British Nurse WWII Books

QUIET HEROINES and A NURSE’S WAR

The nurse stories and reviews in this blog have been about American nurses of WWII, but of course there were medical units from other Allied countries, as well as enemy medical people. Often fighting alongside Americans were the British, and these are two remarkable books written by a nurse from England. A Nurse’s War is the memoir of Brenda McBryde, who lived through the bombing attacks in England, beginning in 1939, and became an army nurse, to serve until 1946.
Once when I was speaking to a group about the brave American nurses in my book, I began stating that ” the war started December 7, 1941, in Hawaii.” A woman spoke up to say that the United Kingdom was bombed in 1939, and she was there. Never again did I make that stupid remark.
While going through nurses’ training, Brenda McBryde tells of the local preparations for war, evacuating patients to countryside hospitals, gas masks issued to civilians, and air raid shelters. She tells of the war activity heard over the BBC, knowing that they could be invaded soon, as German bombers destroyed the airfields.
Graduating in April 1943, she promptly became an army nurse, assigned to an army hospital in Scotland, as the war took over the surrounding countries. Two weeks after D-Day in 1944 nurses landed in France, to care for the thousands of wounded British soldiers. Descriptions of wounds of war and the intensity of the work to treat the fighting men, is the strength of Brenda’s writing. She and the other nurses continue this through the fighting in France, Brussels, and Germany. British prisoners were released to their hospital, and soon the war ended. Caring for the thousands of refugees, civilians and military from many countries, is thoughtfully related.

After this memoir was published, hundreds of wartime nurses wrote letters with accounts of their own experiences. Quiet Heroines, Nurses Of The Second World War, describes countless stories of sacrifice. An excerpt from the book cover states: “The early disasters in France and the providential escape from Dunkirk; the blitz at home and the scars of Greece, North Africa, Malta and Italy; the brutal horrors of Hong Kong and Singapore; and the ordeal that so many nurses suffered in the Far East as prisoners of war” are described from first-hand sources .
At times American nurses and British nurses tell of the same experience, such as at Anzio, and being on the same hospital ship Newfoundland as it sank, bombed by the Germans.
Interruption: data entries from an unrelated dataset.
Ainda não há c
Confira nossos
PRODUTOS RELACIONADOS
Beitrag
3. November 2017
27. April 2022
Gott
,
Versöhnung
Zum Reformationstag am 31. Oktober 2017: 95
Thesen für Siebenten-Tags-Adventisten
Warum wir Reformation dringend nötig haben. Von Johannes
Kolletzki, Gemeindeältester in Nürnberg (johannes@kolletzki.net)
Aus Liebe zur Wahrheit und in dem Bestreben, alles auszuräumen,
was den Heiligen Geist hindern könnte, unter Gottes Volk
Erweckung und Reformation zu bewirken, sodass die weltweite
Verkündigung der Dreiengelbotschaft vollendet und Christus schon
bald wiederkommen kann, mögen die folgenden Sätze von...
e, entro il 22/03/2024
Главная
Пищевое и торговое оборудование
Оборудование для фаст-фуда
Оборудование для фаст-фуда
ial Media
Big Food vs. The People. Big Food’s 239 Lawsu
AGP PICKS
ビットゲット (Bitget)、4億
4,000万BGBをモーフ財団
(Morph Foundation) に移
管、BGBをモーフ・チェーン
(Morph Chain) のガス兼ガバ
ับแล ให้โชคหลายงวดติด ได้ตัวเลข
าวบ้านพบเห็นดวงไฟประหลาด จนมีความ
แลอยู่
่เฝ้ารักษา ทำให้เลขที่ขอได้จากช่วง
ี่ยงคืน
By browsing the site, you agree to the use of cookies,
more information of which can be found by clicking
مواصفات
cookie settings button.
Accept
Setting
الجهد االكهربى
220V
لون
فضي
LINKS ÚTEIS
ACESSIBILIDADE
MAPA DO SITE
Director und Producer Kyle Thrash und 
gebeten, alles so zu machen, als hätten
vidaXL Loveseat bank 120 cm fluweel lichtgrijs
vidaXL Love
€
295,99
For years British nurses had served in countries in the Far East that were taken over by Japan, and as the troops and civilians tried to escape, many were imprisoned or murdered. At the end of the book are listed, by name, the nurses who died at sea, killed in action, murdered by the Japanese, or died in internment camps.
These two books by Brenda McBryde are similar, yet very different, from most of the books by and about American nurses mentioned throughout this blog. She describes wounds and treatment explicitly at times, in ways that are necessary and sympathetic. Looking at the Second World War through her eyes, as a British nurse, is very informative and moving.